In September 1992, Robert Rehfeldt attended the Berlin part of the 2nd Decentralized International Mail Art and Networker Congress. 23 participants from East and West sat at the Art Strike Café in Käthe Niederkirchner Straße, enjoying themselves. Following the Congress, we younger ones decided to document the GDR Mail-Art scene in a book. We wanted to do this without Robert. But upon hearing of our efforts, he supported us with loans from his archives and, in a move that was typically Robert, immediately had the idea to include the pages of our book in his much larger world-wide Mail Art book. Unfortunately he wasn‘t able to continue this plan. Robert Rehfeldt died unexpectedly on September 28, 1993 after an operation in Berlin.
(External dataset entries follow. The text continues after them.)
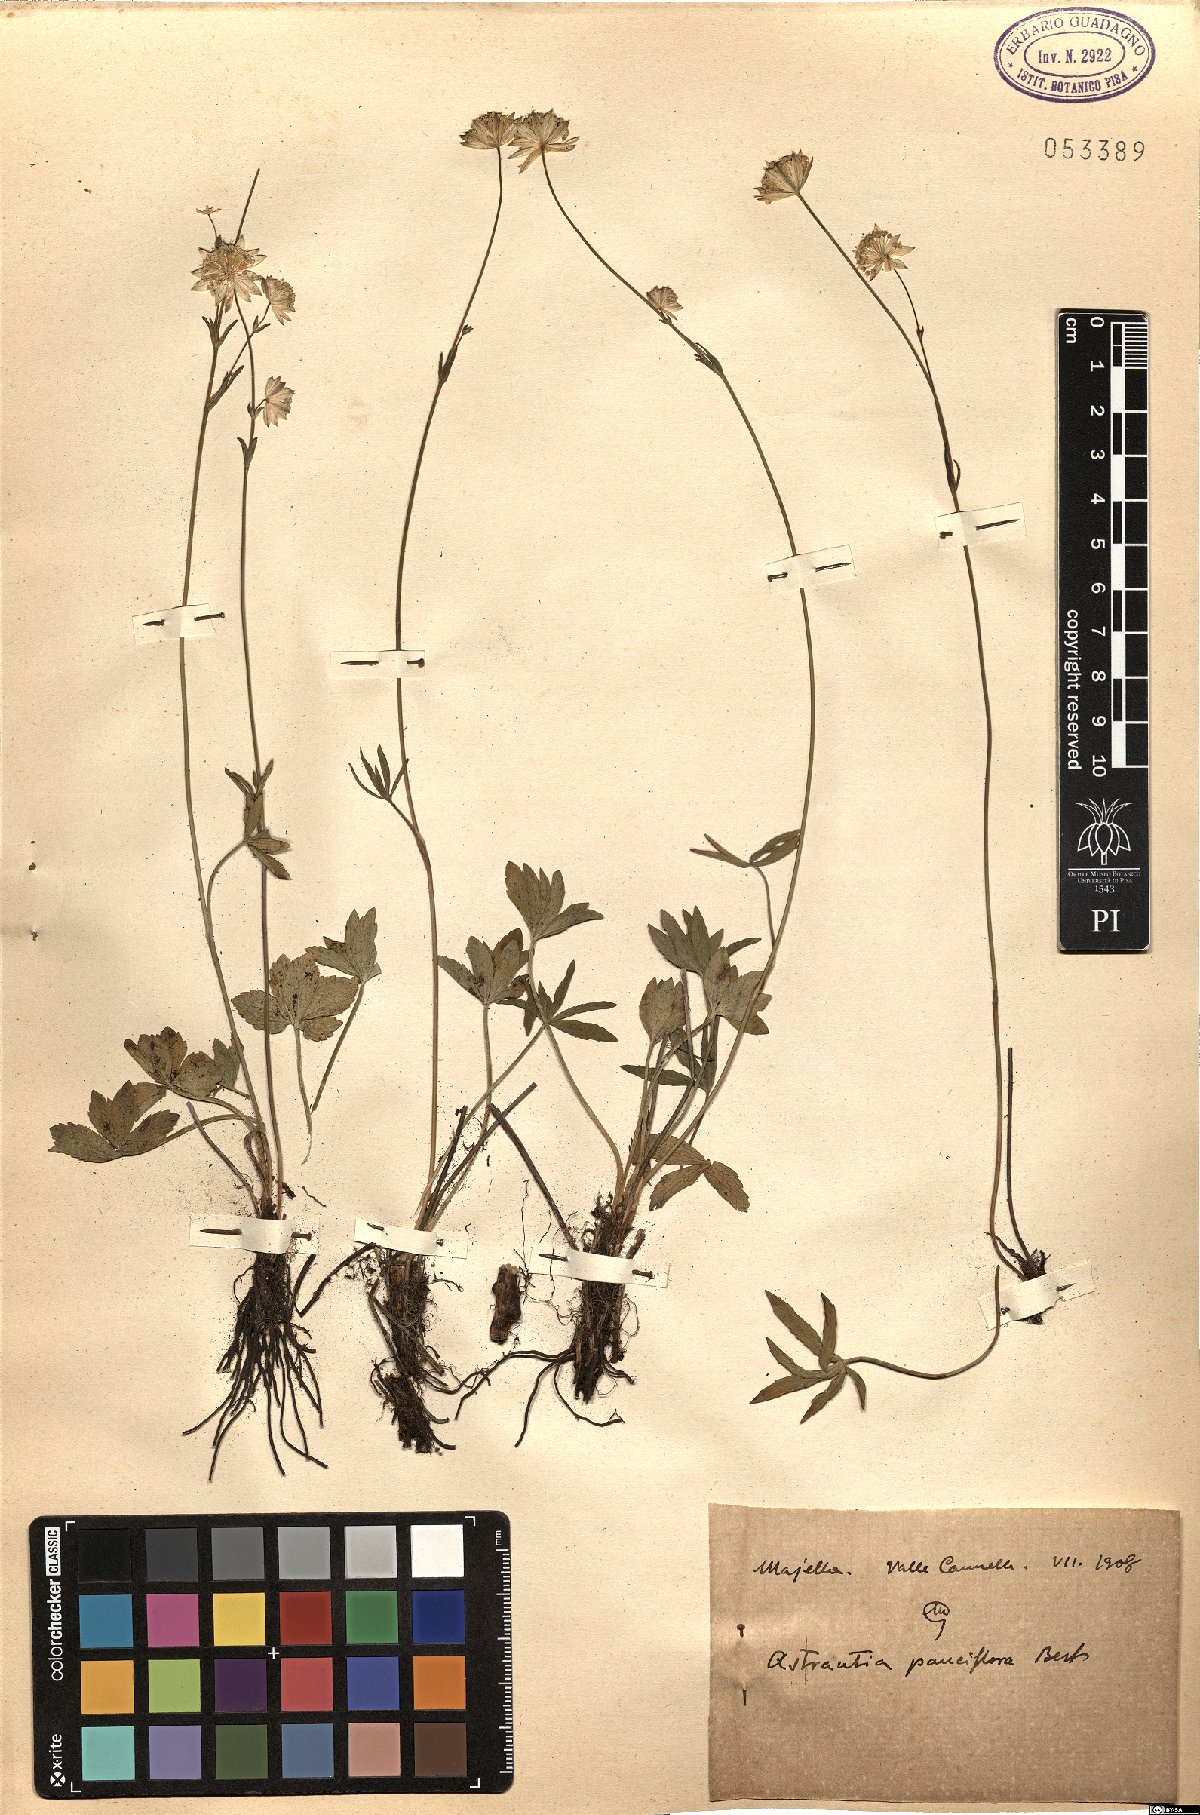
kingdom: Plantae
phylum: Tracheophyta
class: Magnoliopsida
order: Apiales
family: Apiaceae
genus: Astrantia
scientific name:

However, when our book "Mail-Art-Szene DDR 1975-1990" was published, we dedicated it to him.
Since his death Robert Rehfeldt has been part of many important group exhibitions. In addition to his work as a mail art catalyst, he created a considerable amount of graphic works and engaged himself with photography as well as Super 8 film. I liked him very much and always enjoyed listening to him... though I must confess... towards the end, I was so annoyed by his early morning calls that I simply had to disconnect the telephone. Sorry, Robert!



translated by Mark Bloch

Lutz Wohlrab, a mail artist himself, has created a Mail Artists‘ Index on the net. There you can find biographies of many artists. In addition to the standard work "Mail-Art-Szene DDR 1975-1990" together with Friedrich Winnes, available from publishing house Haude & Spener (Berlin 1994), he recently published the book "Robert Rehfeldt – Kunst im Kontakt".
He works as psychoanalyst in Berlin.